Regional disparities and policy mandates

Adoption skews geographically. Europe's regulatory push—France's 5G tie-in—contrasts the US's market-driven lag. Asia's mixed: India's 72 per cent stems from scale needs, while smaller nations trail. The Americas average 48 per cent, per APNIC, with Oceania at 40 per cent.

Mandates accelerate change. Belgium's police requirements and Sweden's early broadband spurred uptake, per Reddit analyses. Yet, without global coordination, divides persist, creating "digital vulnerabilities," as ARIN terms it.

 

Pathways to accelerate IPv6 rollout

To unstuck progress, experts prescribe multifaceted strategies. Prioritise access improvements—subsidised hardware, simplified tools—as the "real lever," per Internet Society's behavioural framework. Governments should enforce quotas, like the US's unmet 80 per cent.

Philanthropic efforts, akin to Larus Foundation's, must scale education. Tech firms offer pro bono transitions; CDNs mandate IPv6 for partners. By 2030, full parity is feasible if incentives align, reducing translation costs and enhancing security.

 

The risks of prolonged delay

Lingering on IPv4 invites peril. Rising complexity from workarounds hikes breach risks; IPv6's native security—IPsec integration—mitigates this. Economic inequality festers: high IPv4 costs burden developing regions, stalling innovation.

As The New Stack warns, "Delaying the move to IPv6 will only increase complexity and cost." A 2026 tipping point looms, with regulatory pressures mounting.

 

Conclusion

IPv6 adoption's torpor in 2025—despite IPv4's obsolescence—stems from entrenched habits, costs and overlooked human factors. Yet, with voices like Žorz's urging action and models like the Larus Foundation illuminating paths, momentum builds. The internet's future demands not just addresses, but equitable access. Policymakers and providers must act, lest the digital divide deepens.

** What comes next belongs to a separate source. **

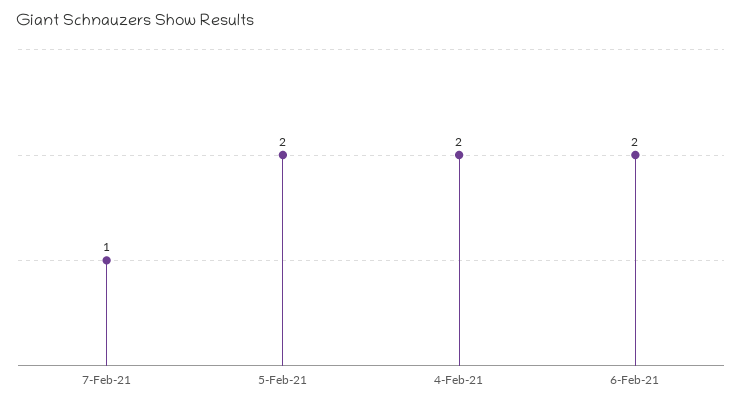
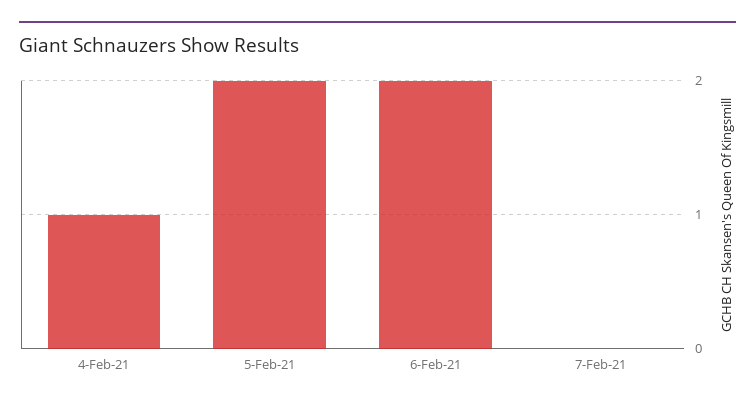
7-Feb-21: 1 -> 0
4-Feb-21: 2 -> 1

Frequently Asked Questions

1. What is the global IPv6 adoption rate as of December 2025?

It stands at approximately 43.88 per cent, based on native traffic to Google services, with variations by region and metric.

2. Why has NAT delayed IPv6 adoption?

NAT allows multiple devices to share one IPv4 address, averting shortages and reducing urgency for the address-rich IPv6 protocol.

3. How does the Larus Foundation contribute to IPv6 efforts?

Through education and advocacy workshops, it promotes internet governance participation, building awareness and skills for equitable IPv6 transitions.

4. What are the main technical challenges in adopting IPv6?

Legacy hardware incompatibility, doubled attack surfaces in dual-stack setups and scanning difficulties in IPv6's vast address space.

5. When might full IPv6 parity be achieved?

Experts predict 2030 or later, contingent on stronger mandates, cost reductions and behavioural shifts in enterprises and ISPs.